Exercise prompt >>
In the essay below on casting disabled actors, please rewrite the passage from "The essential art" to "create great acting.", swapping each "hypocritical" for "insincere".

Text under study >>
I don’t wish to conflate homosexuality with notions of disorder or disability. But if the matter before us is the “scandal” of how disabled roles are cast, we must surely consider all minorities equally. Gay actors obviously don’t suffer discrimination in theatre like the disabled, but they certainly have done and many still do in the predominantly hetero-normative world of movie-making. Why should inner psycho-sexual complexity be treated any differently from outer skin-colour or physical disability? Or is the concern only with the depthless injustices of phony Hollywood appearances?

The essential art of acting consists in being that which one is not: the shy man pretends to be debonair; the arrogant man feigns humility. The Greek word for actor is ὑποκριτής (‘hupokrités’, from which we derive ‘hypocrite’), meaning dissembler or pretender. It is to be figuratively two-faced; someone whose profession does not match their practice; those who say one thing but do another. It follows that the truer one is being to oneself, the less hypocritical one is being. And the less hypocritical one is being, the less one is pretending to be that which one is not. Emotional authenticity, psychological truthfulness and physical accuracy combine to create great acting.

My mentor in movement psychology – the late, great Yat Malmgren – used to talk about outward physical transformation originating from “inner attitudes”, and we would be packed off to Regent’s Park Zoo to consider the ant and scrutinise penguins or hippos. Then, through some tortuous Laban-Stanislavski invocation, we would painstakingly appropriate aspects of creaturely physicality into our dramatic imaginations. Such creativity is the very antithesis of being “automatically authentic”: the actor’s task is to express the inner emotional life through movement. Some disabilities, like autism or Down’s, can actually inhibit or completely block empathy. But this needn’t be an insurmountable expressive hurdle: the talented actress Sarah Gordy managed to secure the role of Lady Pamela Holland in the BBC’s recent revival of Upstairs Downstairs despite having Down’s. And please note that she is an actor who happens to have Down’s; not a Down’s actor.

But there is a manifest moral tension here, for in making the case of privileging physically-disabled actors, we must discriminate against some types of neurological and mental disability, because each disorder is unique. Isn’t it true that RJ Mitte could only play Walter White Jr in Breaking Bad because his cerebral palsy happens to be very mild? Indeed, doesn’t he purposely ape a speech disorder in order to convey a more “authentic” pathology? Do we then need to develop a scale or points system to categorise degrees of disability, as is done with the Paralympics?

Excerpted data >>
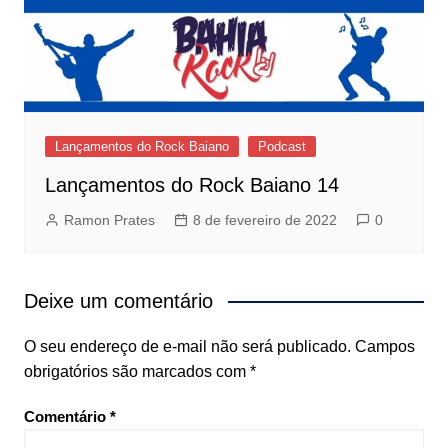
Lançamentos do Rock Baiano
Podcast
Lançamentos do Rock Baiano 14
Ramon Prates
8 de fevereiro de 2022
0
Deixe um comentário
O seu endereço de e-mail não será publicado.
Campos
obrigatórios são marcados com
*
Comentário
*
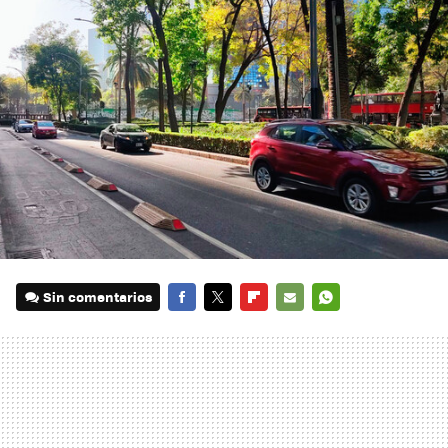
Sin comentarios
FACEBOOK
TWITTER
FLIPBOARD
E-
WHATSAPP
MAIL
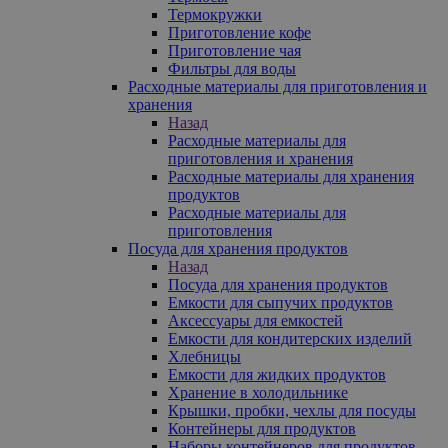
Термокружки
Приготовление кофе
Приготовление чая
Фильтры для воды
Расходные материалы для приготовления и
хранения
Назад
Расходные материалы для
приготовления и хранения
Расходные материалы для хранения
продуктов
Расходные материалы для
приготовления
Посуда для хранения продуктов
Назад
Посуда для хранения продуктов
Емкости для сыпучих продуктов
Аксессуары для емкостей
Емкости для кондитерских изделий
Хлебницы
Емкости для жидких продуктов
Хранение в холодильнике
Крышки, пробки, чехлы для посуды
Контейнеры для продуктов
Наборы контейнеров для продуктов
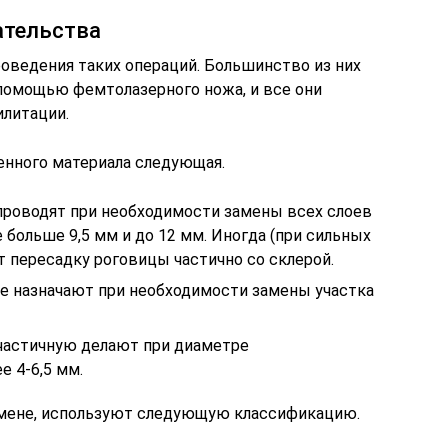
ательства
оведения таких операций. Большинство из них
помощью фемтолазерного ножа, и все они
илитации.
енного материала следующая.
проводят при необходимости замены всех слоев
 больше 9,5 мм и до 12 мм. Иногда (при сильных
ят пересадку роговицы частично со склерой.
ее назначают при необходимости замены участка
частичную делают при диаметре
 4-6,5 мм.
амене, используют следующую классификацию.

Answer section >>
The essential art of acting consists in being that which one is not: the shy man pretends to be debonair; the arrogant man feigns humility. The Greek word for actor is ὑποκριτής (‘hupokrités’, from which we derive ‘hypocrite’), meaning dissembler or pretender. It is to be figuratively two-faced; someone whose profession does not match their practice; those who say one thing but do another. It follows that the truer one is being to oneself, the less insincere one is being. And the less insincere one is being, the less one is pretending to be that which one is not. Emotional authenticity, psychological truthfulness and physical accuracy combine to create great acting.